Vous venez de la Crimée, où vous avez pris part en avril dernier à la 4e conférence économique de Yalta. De quoi a-t-il été question ?

Je voudrais préciser que je devrais également prendre part à l’édition de 2017. Mais les médias occidentaux ont mené une campagne dissuasive contre la Crimée. Ils ont affirmé que le pays est en guerre, qu’il est envahi par l’armée russe et ses chars, que la population meurt de faim… Malgré cette campagne, j’ai décidé cette année d’y aller pour constater de visu ce qui se passe exactement. J’ai été agréablement surpris de découvrir un pays fabuleux. A l’aéroport de Simferopol, déjà, nous étions convaincus d’avoir foulé le sol d’un grand pays. L’aéroport d’un pays en constitue la vitrine Lorsqu’on y débarque, on a une certaine idée du pays qu’on visite. De l’aéroport à la ville de Yalta, le trajet fait deux heures. Mais c’est extraordinaire, ce qu’il m’a été donné de voir ! Par contre je n’ai vu ni soldats, ni chars.

Après tout ce que vous avez découvert en Russie, quel appel aimeriez-vous lancer aux Ivoiriens et aux autorités?

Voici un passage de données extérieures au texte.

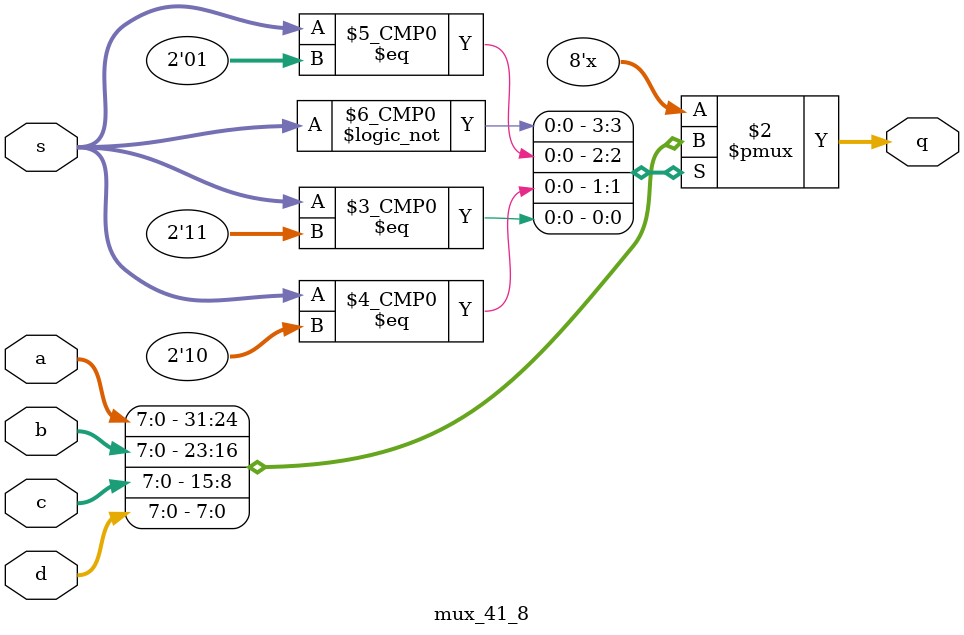
<source format=v>
module mux_41_8(a,b,c,d,s,q);
input  [7:0] a,b,c,d;
input  [1:0] s;
output reg [7:0] q;



always@(a,b,c,d,s)
begin
  
  case(s)
       2'b00:q=a;
       2'b01:q=b;
       2'b10:q=c;
       2'b11:q=d;
  endcase

end
    

endmodule
</source>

Je souhaiterais vivement une visite officielle du président ivoirien en Russie et du président russe en Côte d’Ivoire. Je suis persuadé que ce sera un déclic pour le développement des relations politiques, économiques et commerciales entre les deux pays. Nous avons aussi un grand projet : organiser un voyage en Russie pour les Ivoiriens et un séjour des Russes en Côte d’Ivoire.